Songs like "Bienvenidos," Mi Kolombia" and "El Majagual" are just made for a beach party replete with bikinis, rum drinks, and mischief.  I understand that underneath the feel-good exterior and good-time vibe the song’s lyrics touch upon of the sadness of that war-torn nation.  But you’d never know that on casual listen.  As is so often the case, from the areas of the greatest despair comes the greatest reasons to reaffirm the joy of life and dance.  Simply dance.




Gecko Turner – Gone Down South

Not world music in the truest sense, but certainly there’s a lot of world jive running through this immensely cool, languid, and laid back offering by Gecko Turner.  For those not familiar, Gecko (real name Fernando Gabriel Echave Pelaez) is a Spanish musician based near the border between Spain and Portugal.  As you might (or not) expect from this geography, Gecko’s music incorporates bossa nova, soul, funk, reggae, jazz and electronica into one heady, transcendental mix.

On Gone Down South, Gecko returns with laid back acoustic guitar and an all-familiar, never-letting-him-down groove.  On this, his first album since, 2006’s Guapapasea, Gecko emerges in fine form.  With is relaxed voice, gentle picks at the guitar, you could easily be misled into thinking the album’s of the sensitive singer-songwriter, vein.  But it sure isn’t.  Let the beats build, some Cuban piano peaks it’s head in, a Spanish trumpet, a little mbira sugest a love of Africa, as do some of the harmony vocals.  I’d be hard pressed to pick out a favorite track here, but “Amame, Mimame,” with it’s deep, near blues guitar lick, near scat vocals, wonderful group chorus, and, was that a touch of wah I heard?  Nicely done.

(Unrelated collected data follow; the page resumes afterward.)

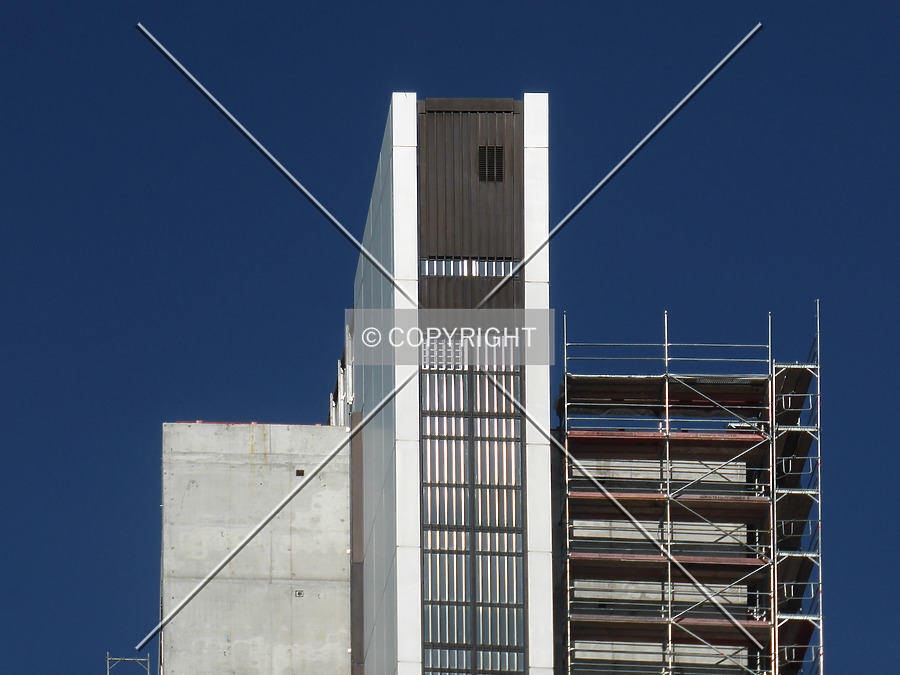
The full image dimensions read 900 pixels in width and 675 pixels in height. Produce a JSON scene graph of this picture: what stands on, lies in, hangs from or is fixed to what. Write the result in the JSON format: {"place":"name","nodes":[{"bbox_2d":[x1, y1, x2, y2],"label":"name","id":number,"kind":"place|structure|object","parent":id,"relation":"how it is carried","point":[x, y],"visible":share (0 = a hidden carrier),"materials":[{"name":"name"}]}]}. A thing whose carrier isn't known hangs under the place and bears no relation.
{"place":"outdoors","nodes":[
{"label":"outdoors","id":0,"kind":"place"},
{"bbox_2d":[162,421,354,674],"label":"concrete building","id":1,"kind":"structure","parent":0,"point":[258,466],"materials":[{"name":"grey concrete"}]},
{"bbox_2d":[294,589,304,597],"label":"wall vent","id":2,"kind":"object","parent":1,"relation":"attached to","point":[299,592],"visible":0.95,"materials":[{"name":"metal"}]},
{"bbox_2d":[295,468,304,475],"label":"wall vent","id":3,"kind":"object","parent":1,"relation":"in","point":[300,471],"visible":0.9,"materials":[{"name":"black metal"}]},
{"bbox_2d":[328,322,353,425],"label":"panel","id":4,"kind":"object","parent":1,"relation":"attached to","point":[341,379],"visible":0.41,"materials":[{"name":"white"}]},
{"bbox_2d":[0,1,899,674],"label":"sky","id":5,"kind":"structure","parent":0,"point":[300,473],"materials":[{"name":"blue"}]},
{"bbox_2d":[351,90,554,672],"label":"tower building","id":6,"kind":"structure","parent":0,"point":[548,558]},
{"bbox_2d":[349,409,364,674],"label":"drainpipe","id":7,"kind":"object","parent":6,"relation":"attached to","point":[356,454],"visible":0.6,"materials":[{"name":"brown metal"}]},
{"bbox_2d":[418,258,517,277],"label":"window strip","id":8,"kind":"structure","parent":6,"relation":"in","point":[435,271],"materials":[{"name":"glass"}]},
{"bbox_2d":[416,338,524,672],"label":"window","id":9,"kind":"structure","parent":6,"relation":"in","point":[448,596],"materials":[{"name":"glass"}]},
{"bbox_2d":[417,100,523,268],"label":"metal cladding","id":10,"kind":"structure","parent":6,"relation":"in","point":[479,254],"materials":[{"name":"brown metal"}]},
{"bbox_2d":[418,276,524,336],"label":"metal cladding","id":11,"kind":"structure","parent":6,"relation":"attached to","point":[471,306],"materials":[{"name":"brown metal"}]},
{"bbox_2d":[478,145,503,180],"label":"vent","id":12,"kind":"object","parent":6,"relation":"in","point":[496,159],"visible":0.95,"materials":[{"name":"black metal"}]},
{"bbox_2d":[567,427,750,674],"label":"concrete building","id":13,"kind":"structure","parent":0,"point":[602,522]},
{"label":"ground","id":14,"kind":"structure","parent":0},
{"bbox_2d":[106,654,151,674],"label":"scaffold","id":15,"kind":"object","parent":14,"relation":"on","point":[148,658],"visible":0.94,"materials":[{"name":"metal"}]},
{"bbox_2d":[555,300,825,674],"label":"scaffolding","id":16,"kind":"object","parent":14,"relation":"on","point":[669,641],"visible":0.91,"materials":[{"name":"metal"}]},
{"bbox_2d":[558,374,769,420],"label":"scaffold platform","id":17,"kind":"object","parent":16,"relation":"on","point":[578,407],"visible":0.6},
{"bbox_2d":[563,430,765,453],"label":"scaffold platform","id":18,"kind":"object","parent":16,"relation":"attached to","point":[738,439],"visible":0.69,"materials":[{"name":"red"}]},
{"bbox_2d":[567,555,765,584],"label":"scaffold platform","id":19,"kind":"object","parent":16,"relation":"attached to","point":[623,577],"visible":0.72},
{"bbox_2d":[565,491,770,521],"label":"scaffold platform","id":20,"kind":"object","parent":16,"relation":"attached to","point":[587,511],"visible":0.71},
{"bbox_2d":[567,615,774,644],"label":"scaffold platform","id":21,"kind":"object","parent":16,"relation":"attached to","point":[710,636],"visible":0.64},
{"bbox_2d":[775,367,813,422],"label":"scaffold platform","id":22,"kind":"object","parent":16,"relation":"attached to","point":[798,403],"visible":0.46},
{"bbox_2d":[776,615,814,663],"label":"scaffold frame","id":23,"kind":"object","parent":16,"relation":"attached to","point":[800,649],"visible":0.46,"materials":[{"name":"silver metal"}]},
{"bbox_2d":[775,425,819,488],"label":"scaffold platform","id":24,"kind":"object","parent":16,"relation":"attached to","point":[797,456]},
{"bbox_2d":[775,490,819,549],"label":"scaffold platform","id":25,"kind":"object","parent":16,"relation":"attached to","point":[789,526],"visible":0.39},
{"bbox_2d":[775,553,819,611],"label":"scaffold platform","id":26,"kind":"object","parent":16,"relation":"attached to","point":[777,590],"visible":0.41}
]}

But in the end, a Gecko album is about Gecko, his amazingly relaxed voice, gently lilting through the groove.  Always a good time is at hand.

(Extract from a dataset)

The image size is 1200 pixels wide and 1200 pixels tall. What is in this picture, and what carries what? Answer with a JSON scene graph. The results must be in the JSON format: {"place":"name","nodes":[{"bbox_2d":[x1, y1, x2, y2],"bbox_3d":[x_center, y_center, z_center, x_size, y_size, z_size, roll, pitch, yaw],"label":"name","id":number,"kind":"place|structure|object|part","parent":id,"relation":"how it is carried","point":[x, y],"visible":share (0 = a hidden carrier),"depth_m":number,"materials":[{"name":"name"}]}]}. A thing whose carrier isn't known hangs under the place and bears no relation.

Various – The Nagore Sessions of South India

Around the corner from me is an ashram.  Specifically, the Ashram retreat of Amma, known around the world as the “hugging Saint.”  She’s been featured on every news channel around the world, Time, Newsweek, you name it.  I guess it’s just a nice coincidence that a spiritual being of such magnitude has her world-wide headquarters just a few miles from my home, but there it is.  For years, I used to stop by her Ashram and eat my lunch at the lake with the swans.  When Amma was in town, I’d stopped by for seva, or a retreat, or even the Bhagavad Gita.  While certainly not a Hindi, I’ve lost myself for hours in the bhajans, the devotional songs of the Ashram.  Meditative, hypnotic, mesmerizing.   You don’t have to be religious or even spiritual to be taken away by the music.

The Sufi-inspired chants the Nagore Sessions are backed with traditional instrumentation and modern beats, creating a downtempo, lilting, compelling moment.  An escape from the stress of the world into a hazy veil of meditative trance. As a whole, the music is more traditional than electronic but there’s a nice balance of the modern with the ancient.  The chants, sung in Tamil, are borrowed from traditional Indian texts and are framed with drum, strings, tabla, sitar, and harmonium.  Overall, the result is otherworldly, bringing in tones of Middle Eastern, Central Asian, and Indian sounds into a mystical symphony of Sufi singing and beat.  Enchanting.

--Racer





2 comments:

Penfold said...

Hey Racer. Man, I dug all three of these acts. Admittedly I liked the first two a little more simply because I am more familiar with Latin music, but fantastic stuff all around!

The Ripple Effect said...

Hey Pen,

Thanks for the nice comments. I gotta say, sometimes I get a bit leery writing about world music right after we lay down some heavy metal . . . but that's the Ripple.

I spent a huge part of my life listening to nothing but world music, so it's a part of me.